* [PROBLEM STATEMENT]:
Set out every line of the items below as a Markdown table with the columns Row and Line, numbering each row and skipping blank lines. Leave the pictures out of your answer.

═══ DATA SUPPLIED ═══

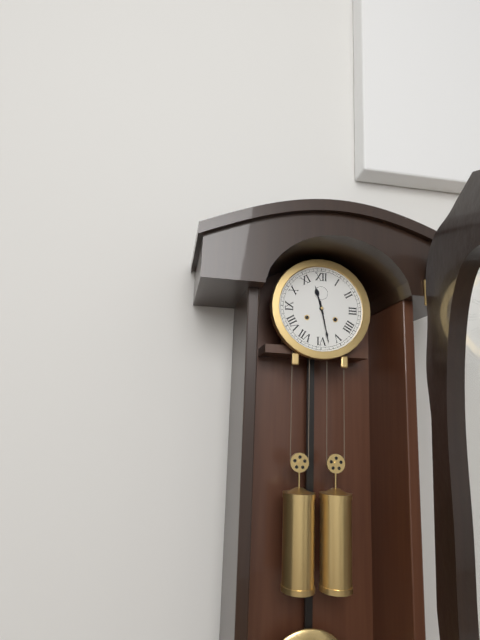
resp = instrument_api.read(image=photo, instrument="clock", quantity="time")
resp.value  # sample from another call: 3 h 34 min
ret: 11 h 28 min
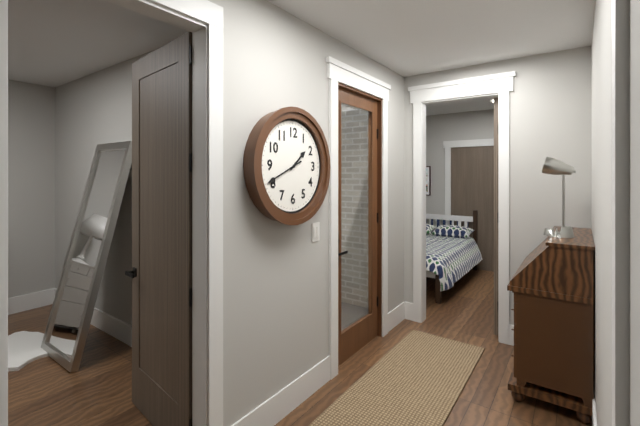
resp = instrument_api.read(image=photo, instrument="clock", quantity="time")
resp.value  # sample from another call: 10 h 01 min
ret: 1 h 41 min
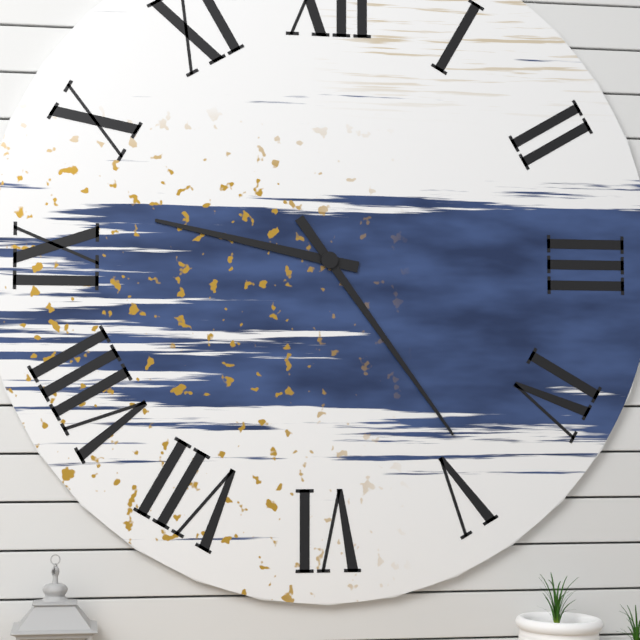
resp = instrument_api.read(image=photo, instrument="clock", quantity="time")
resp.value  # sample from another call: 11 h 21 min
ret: 9 h 24 min
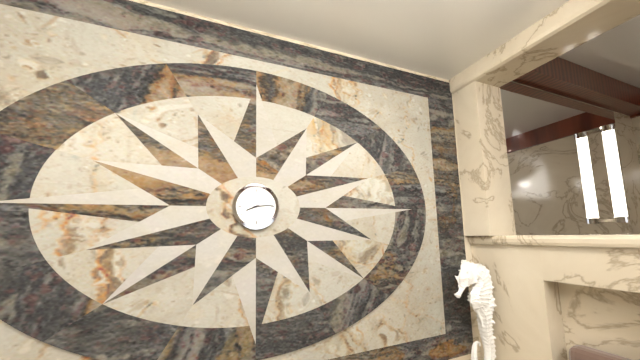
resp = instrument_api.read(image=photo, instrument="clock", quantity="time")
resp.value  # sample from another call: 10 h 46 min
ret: 8 h 14 min
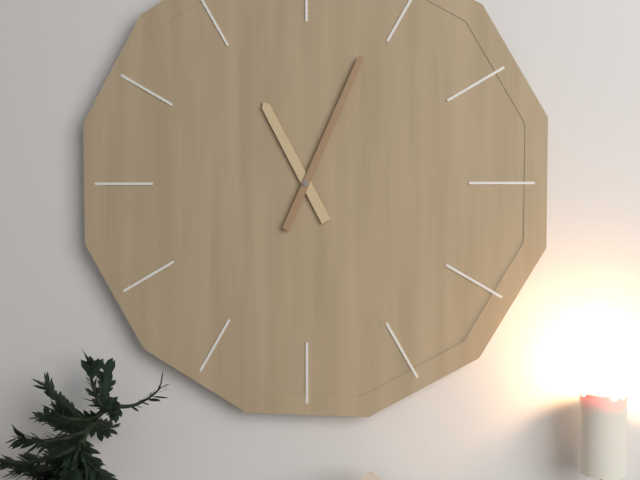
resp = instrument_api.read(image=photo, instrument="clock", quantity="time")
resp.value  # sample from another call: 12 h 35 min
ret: 11 h 04 min
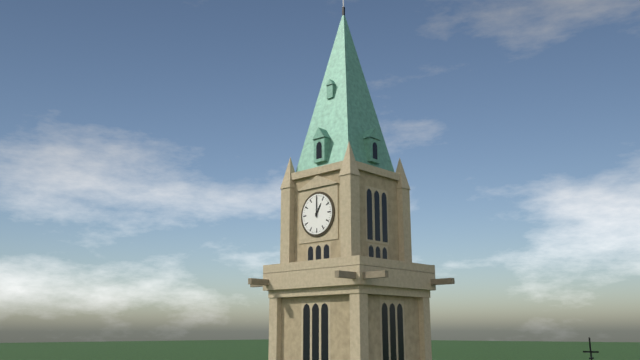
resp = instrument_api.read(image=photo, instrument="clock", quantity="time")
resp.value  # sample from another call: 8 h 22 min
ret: 1 h 00 min
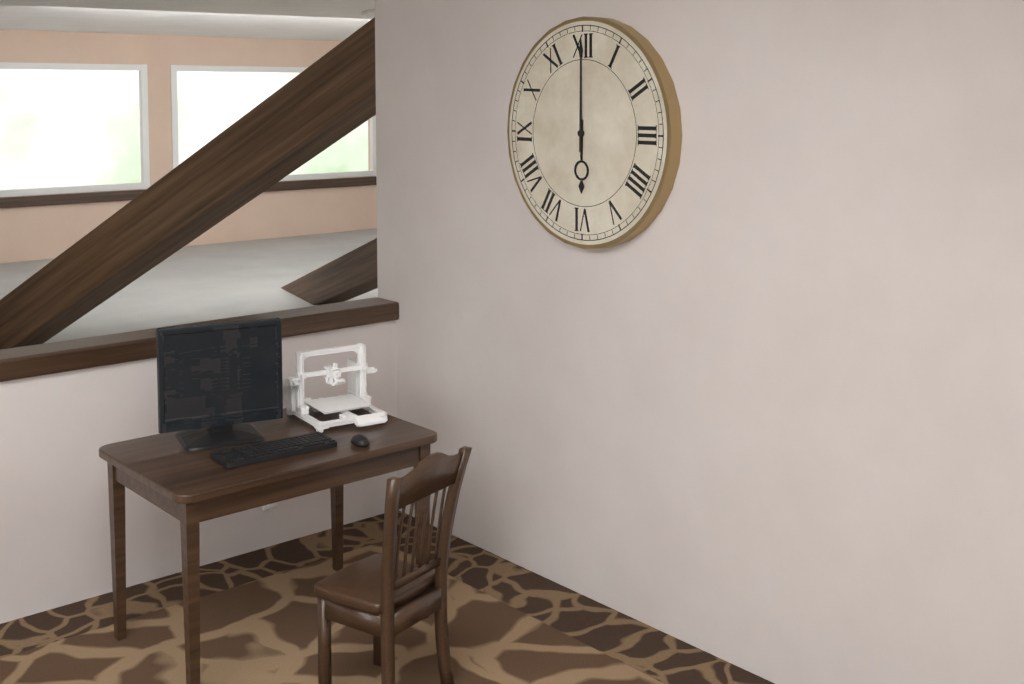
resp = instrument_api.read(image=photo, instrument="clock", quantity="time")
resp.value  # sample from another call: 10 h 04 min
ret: 6 h 00 min
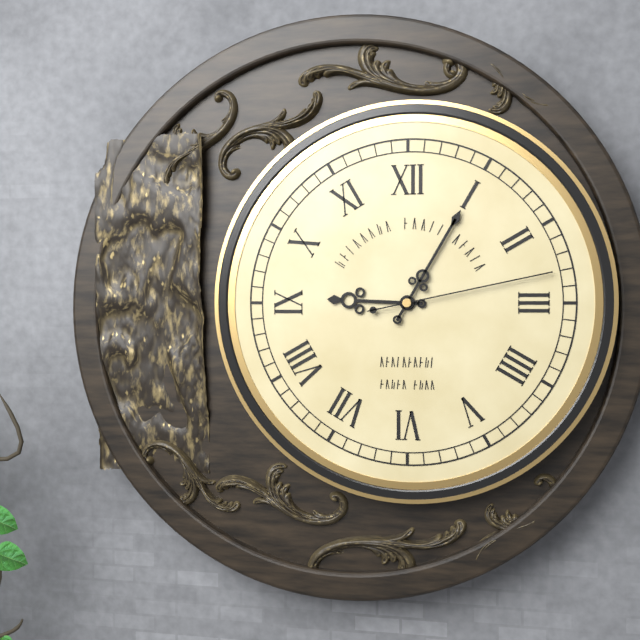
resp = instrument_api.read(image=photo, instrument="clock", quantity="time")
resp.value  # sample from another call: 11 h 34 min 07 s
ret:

═══

* [FINISHED ANSWER]:
| Row | Line |
|---|---|
| 1 | resp = instrument_api.read(image=photo, instrument="clock", quantity="time") |
| 2 | resp.value  # sample from another call: 3 h 34 min |
| 3 | ret: 11 h 28 min |
| 4 | resp = instrument_api.read(image=photo, instrument="clock", quantity="time") |
| 5 | resp.value  # sample from another call: 10 h 01 min |
| 6 | ret: 1 h 41 min |
| 7 | resp = instrument_api.read(image=photo, instrument="clock", quantity="time") |
| 8 | resp.value  # sample from another call: 11 h 21 min |
| 9 | ret: 9 h 24 min |
| 10 | resp = instrument_api.read(image=photo, instrument="clock", quantity="time") |
| 11 | resp.value  # sample from another call: 10 h 46 min |
| 12 | ret: 8 h 14 min |
| 13 | resp = instrument_api.read(image=photo, instrument="clock", quantity="time") |
| 14 | resp.value  # sample from another call: 12 h 35 min |
| 15 | ret: 11 h 04 min |
| 16 | resp = instrument_api.read(image=photo, instrument="clock", quantity="time") |
| 17 | resp.value  # sample from another call: 8 h 22 min |
| 18 | ret: 1 h 00 min |
| 19 | resp = instrument_api.read(image=photo, instrument="clock", quantity="time") |
| 20 | resp.value  # sample from another call: 10 h 04 min |
| 21 | ret: 6 h 00 min |
| 22 | resp = instrument_api.read(image=photo, instrument="clock", quantity="time") |
| 23 | resp.value  # sample from another call: 11 h 34 min 07 s |
| 24 | ret: |